Your assignment: Please reproduce the entries exactly, skipping each picture.

(Records contained in a dataset)
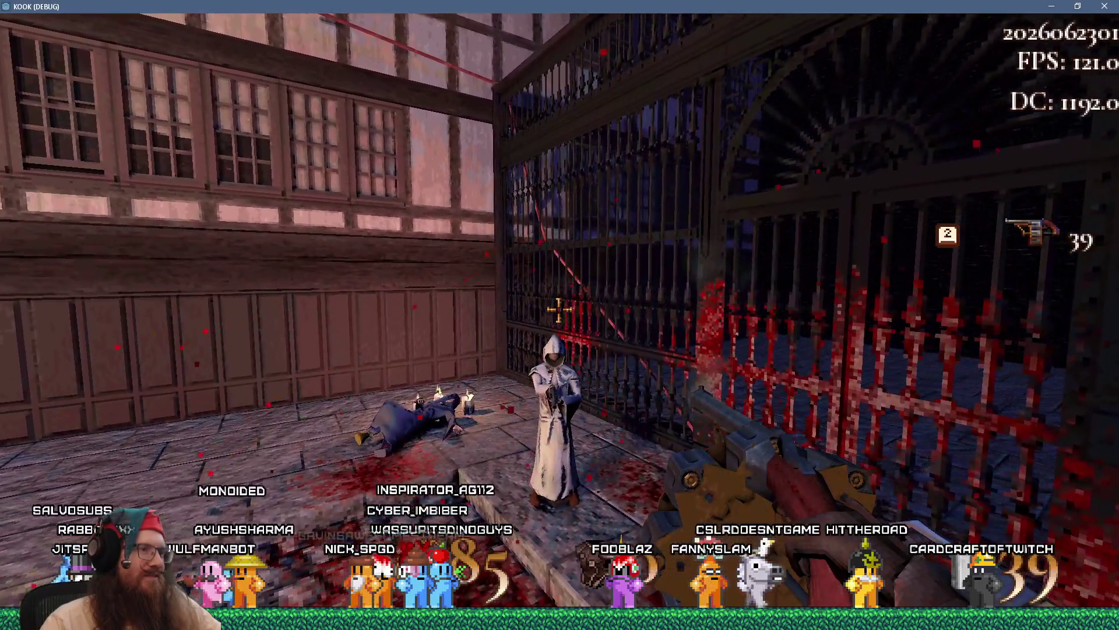
pyautogui.press('w')
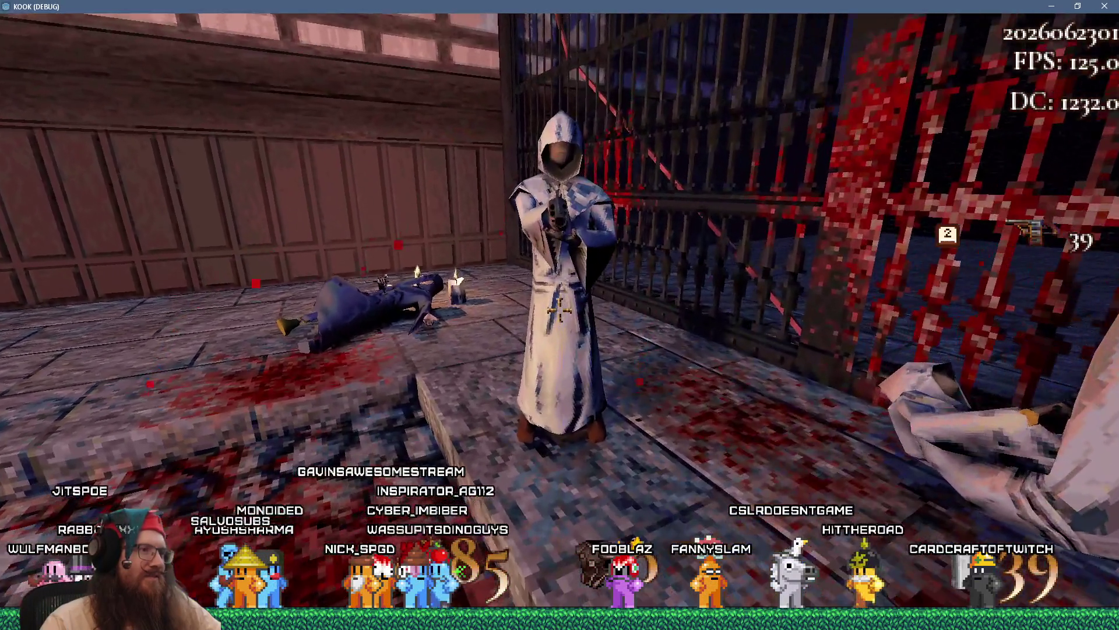
pyautogui.press('f')
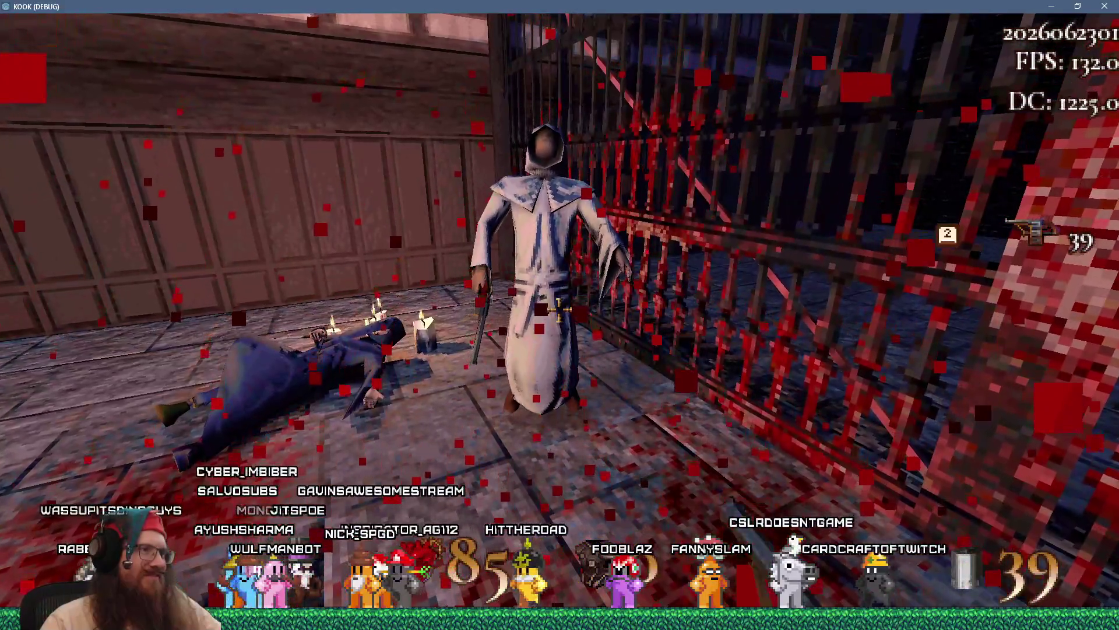
pyautogui.press('a')
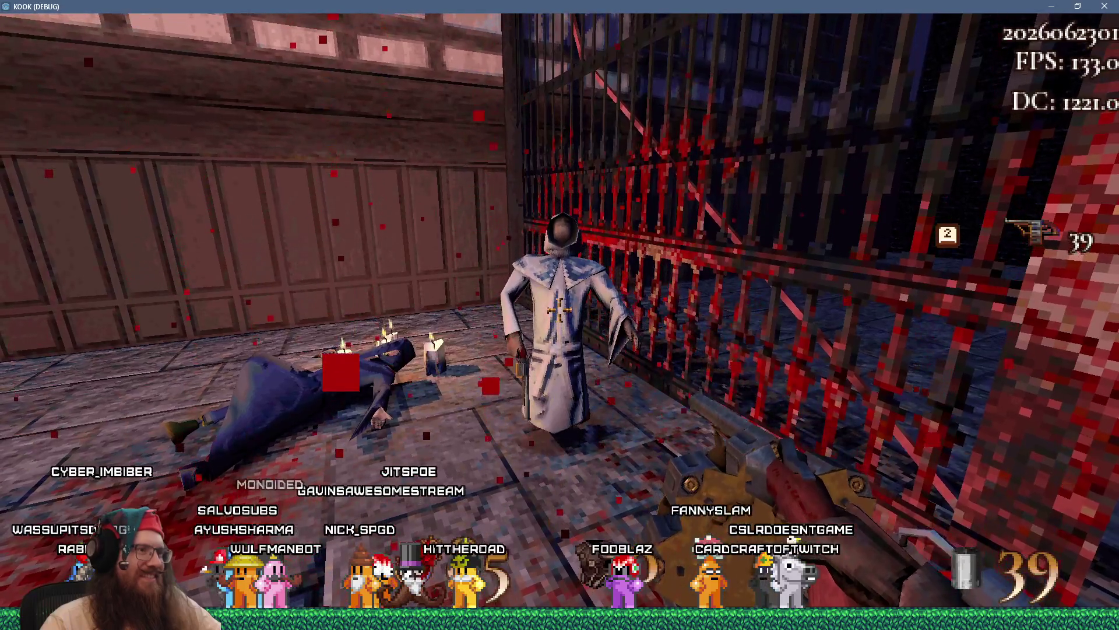
pyautogui.press('grave')
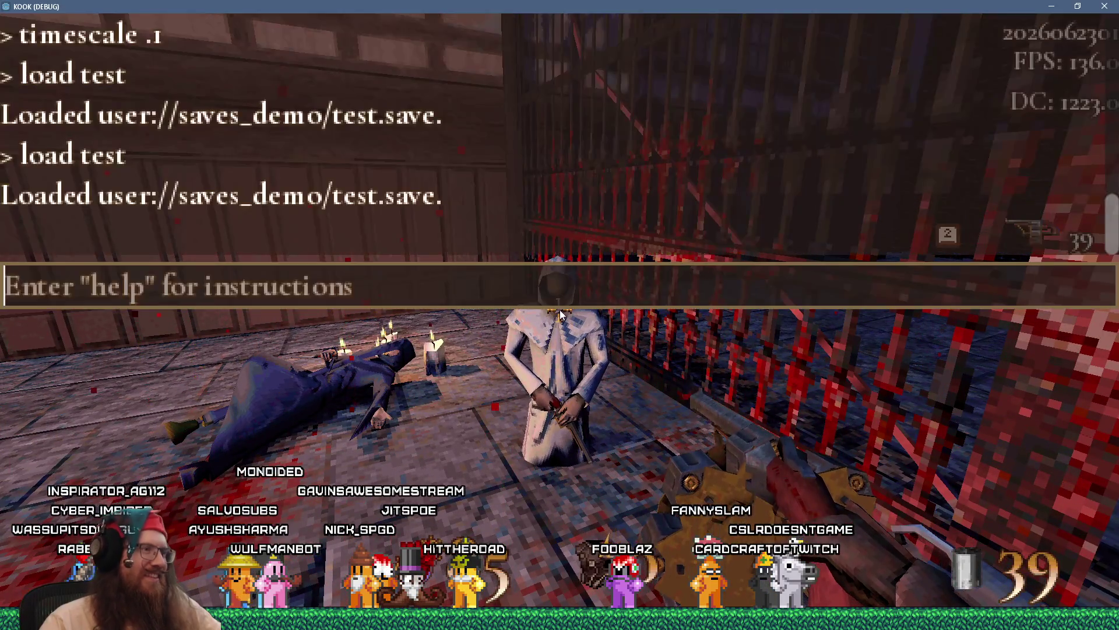
pyautogui.write('quit')
pyautogui.press('Return')
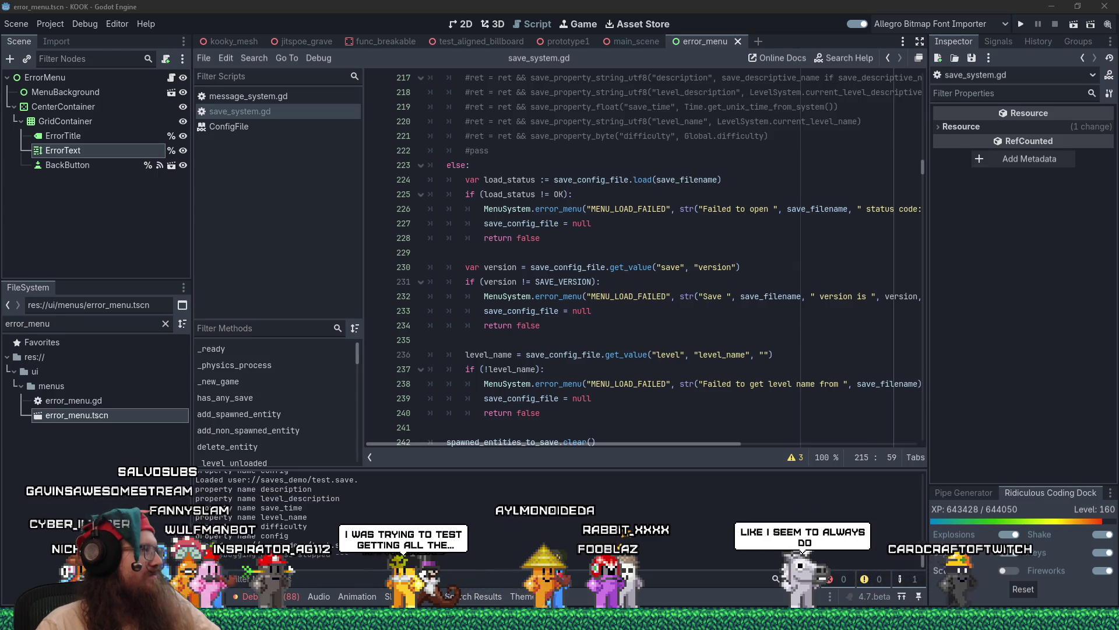
pyautogui.click(605, 267)
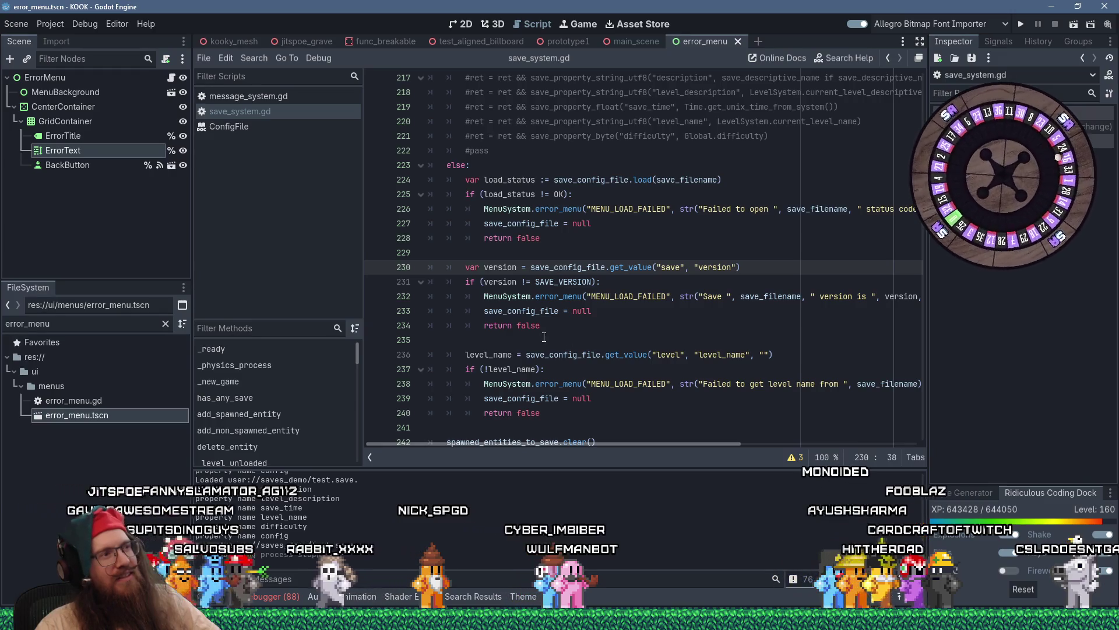
pyautogui.click(581, 338)
pyautogui.click(507, 254)
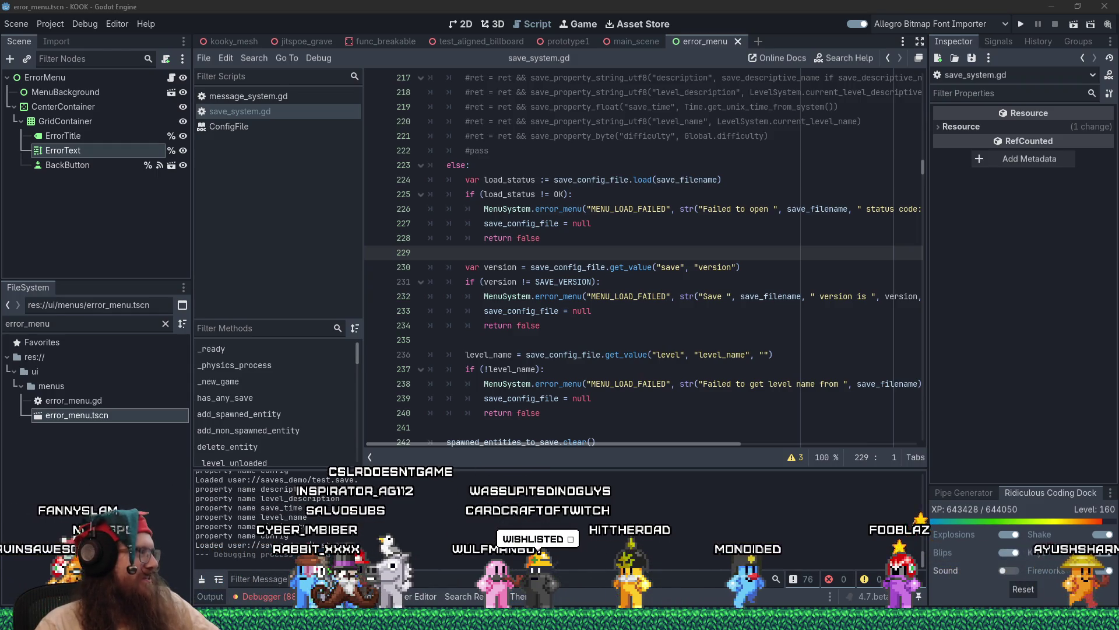
pyautogui.click(553, 247)
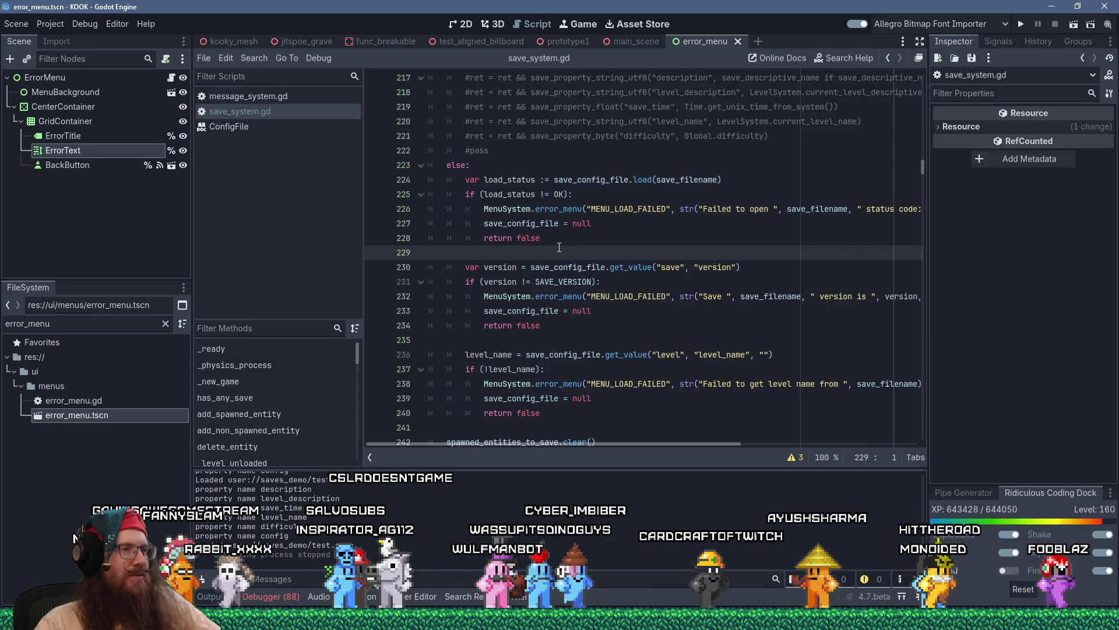
pyautogui.click(601, 226)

Result:
pyautogui.press('w')
pyautogui.press('f')
pyautogui.press('a')
pyautogui.press('grave')
pyautogui.write('quit')
pyautogui.press('Return')
pyautogui.click(605, 267)
pyautogui.click(581, 338)
pyautogui.click(507, 254)
pyautogui.click(553, 247)
pyautogui.click(601, 226)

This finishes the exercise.